Customizing DLA Memory Pools#
You can customize the size of the memory pools allocated to each DLA subnetwork in a network using the IBuilderConfig::setMemoryPoolLimit (C++) or the IBuilderConfig.set_memory_pool_limit (Python). There are three types of DLA memory pools (refer to the MemoryPoolType enum for details):
Managed SRAM
Behaves like a cache, and larger values can improve performance.
If no managed SRAM is available, DLA can still run by falling back to local DRAM.
On Orin, each DLA core has 1 MiB of dedicated SRAM. On Xavier, 4 MiB of SRAM is shared across multiple cores, including the 2 DLA cores.
Local DRAM
Used to store intermediate tensors in the DLA subnetwork. Larger values can allow larger subnetworks to be offloaded to DLA.
Global DRAM
Used to store weights in the DLA subnetwork. Larger values can allow larger subnetworks to be offloaded to DLA.
The memory required for each subnetwork can be less than the pool size, in which case a smaller amount will be allocated. The pool size serves only as an upper bound.
Note that all DLA memory pools require sizes that are powers of 2, with a minimum of 4 KiB. Violating this requirement results in a DLA loadable compilation failure.
In multi-subnetwork situations, it is important to remember that the pool sizes apply per DLA subnetwork, not for the whole network, so it is necessary to know the total amount of resources consumed. In particular, your network can consume at most twice the managed SRAM as the pool size in aggregate.
The default managed SRAM pool size for NVIDIA Orin is set to 0.5 MiB, whereas Xavier has 1 MiB as the default. Orin has a strict per-core limit, whereas Xavier has some flexibility. This Orin default guarantees that in all situations, the aggregate-managed SRAM consumption of your engine will stay below the hardware limit. Still, if your engine has only a single DLA subnetwork, this would mean your engine only consumes half the hardware limit, so you can achieve a performance boost by increasing the pool size to 1 MiB.

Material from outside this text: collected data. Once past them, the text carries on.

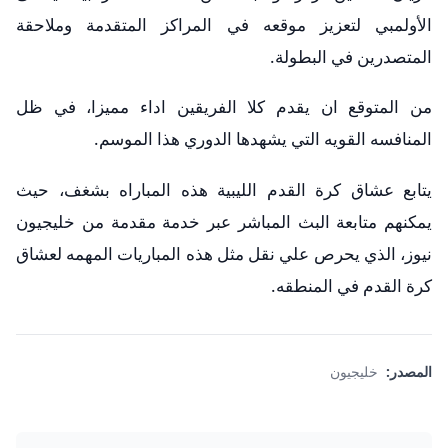
الأولمبي لتعزيز موقعه في المراكز المتقدمة وملاحقة
المتصدرين في البطولة.
من المتوقع ان يقدم كلا الفريقين اداء مميزا، في ظل
المنافسه القويه التي يشهدها الدوري هذا الموسم.
يتابع عشاق كرة القدم الليبية هذه المباراه بشغف، حيث
يمكنهم متابعة البث المباشر عبر خدمة مقدمة من خليجيون
نيوز، الذي يحرص علي نقل مثل هذه المباريات المهمه لعشاق
كرة القدم في المنطقه.
المصدر:
خليجيون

Determining DLA Memory Pool Usage#
Upon successfully compiling loadable from the given network, the builder reports the number of subnetwork candidates successfully compiled into loadable and the total amount of memory used per pool by those loadable. For each subnetwork candidate that failed due to insufficient memory, a message will be emitted to point out which memory pool was insufficient. In the verbose log, the builder also reports the memory pool requirements of each loadable.
Sparsity on DLA#
DLA on the NVIDIA Orin platform supports structured sparsity (SS), which can minimize latency and maximize throughput in production.
Structured Sparsity#
Structured sparsity (SS) accelerates a 2:4 sparsity pattern along the C dimension. In each contiguous block of four values, two values must be zero along C. Generally, SS provides the most benefit for INT8 convolutions that are math-bound and have a channel dimension that is a multiple of 128.’’

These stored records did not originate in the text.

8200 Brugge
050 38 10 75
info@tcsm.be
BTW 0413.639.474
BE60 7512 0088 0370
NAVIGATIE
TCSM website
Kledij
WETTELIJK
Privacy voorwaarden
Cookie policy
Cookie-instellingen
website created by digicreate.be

SS has several requirements and limitations.
Requirements
Only available for INT8 convolution for formats other than NHWC.
The channel size must be larger than 64.
Limitations
Only convolutions whose quantized INT8 weights are at most 256K can benefit from SS–in practice, the limitation can be more restrictive.
Only convolutions with
K % 64in{0, 1, 2, 4, 8, 16, 32}, whereKis the number of kernels (corresponding to the number of output channels), can benefit from SS in this release.